## Stated goal A
In the by-law amendments excerpt below, list in order every occurrence of a word that begins with the letters "class" (any capitalization), including repeats.

B. BY-LAW AMENDMENTS
1. Classified Board of Directors
The Board has approved the By-Law Amendments changing the
existing terms of the directors so that after
the next Annual Meeting of the Stockholders not all of the
directors will stand for election at any annual or special
meeting of the stockholders called for the purpose of
electing directors. Instead, only the members of the class
of directors whose designated term is expiring shall stand
for election at such meetings. By written consent of the
Consenting Stockholders dated as of June 26, 1998, a
resolution approving an amendment to the By-Laws striking
the existing provisions in Section 2 of ARTICLE III which
provides that each of the directors serve for period of [one
year or until the next annual meeting] and substituting
therefor provisions that classify the directors into three
(3) classes.
The directors in each such class shall serve, after the
initial classified terms, for a period of three (3) years.

## Supplied entries
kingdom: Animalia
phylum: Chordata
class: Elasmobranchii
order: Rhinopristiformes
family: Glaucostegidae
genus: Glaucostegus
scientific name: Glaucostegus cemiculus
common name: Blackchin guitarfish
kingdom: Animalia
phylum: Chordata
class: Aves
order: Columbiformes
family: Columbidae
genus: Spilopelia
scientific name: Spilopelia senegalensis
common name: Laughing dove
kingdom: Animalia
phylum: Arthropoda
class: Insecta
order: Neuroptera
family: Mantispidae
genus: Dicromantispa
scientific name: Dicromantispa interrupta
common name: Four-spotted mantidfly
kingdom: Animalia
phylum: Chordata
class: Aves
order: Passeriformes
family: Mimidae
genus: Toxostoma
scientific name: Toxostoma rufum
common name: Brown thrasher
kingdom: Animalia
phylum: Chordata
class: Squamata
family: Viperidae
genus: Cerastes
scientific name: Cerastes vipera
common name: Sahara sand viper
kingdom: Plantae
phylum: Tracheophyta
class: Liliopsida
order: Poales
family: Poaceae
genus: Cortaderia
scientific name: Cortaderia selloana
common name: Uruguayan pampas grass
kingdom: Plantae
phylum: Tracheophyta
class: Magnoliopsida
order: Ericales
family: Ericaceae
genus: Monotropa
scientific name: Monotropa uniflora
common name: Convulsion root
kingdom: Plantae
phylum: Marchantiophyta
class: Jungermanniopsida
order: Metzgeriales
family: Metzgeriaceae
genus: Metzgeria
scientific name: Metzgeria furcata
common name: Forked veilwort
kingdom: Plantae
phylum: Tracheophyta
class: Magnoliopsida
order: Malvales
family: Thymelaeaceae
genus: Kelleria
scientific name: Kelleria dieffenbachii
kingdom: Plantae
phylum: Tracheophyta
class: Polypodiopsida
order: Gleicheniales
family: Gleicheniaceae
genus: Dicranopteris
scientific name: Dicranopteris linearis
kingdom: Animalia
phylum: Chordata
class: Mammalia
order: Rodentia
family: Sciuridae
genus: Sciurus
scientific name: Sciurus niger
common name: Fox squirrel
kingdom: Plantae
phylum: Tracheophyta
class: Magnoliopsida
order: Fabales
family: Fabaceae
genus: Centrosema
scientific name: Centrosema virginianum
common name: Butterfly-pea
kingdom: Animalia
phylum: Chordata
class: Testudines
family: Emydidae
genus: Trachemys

## Stated goal B
Reproduce the entries word for word, covering the stretch from the line containing "scientific name: Centrosema virginianum" through the last line of the entries.

## Exercise result A
Classified, class, classify, classes, class, classified

## Exercise result B
scientific name: Centrosema virginianum
common name: Butterfly-pea
kingdom: Animalia
phylum: Chordata
class: Testudines
family: Emydidae
genus: Trachemys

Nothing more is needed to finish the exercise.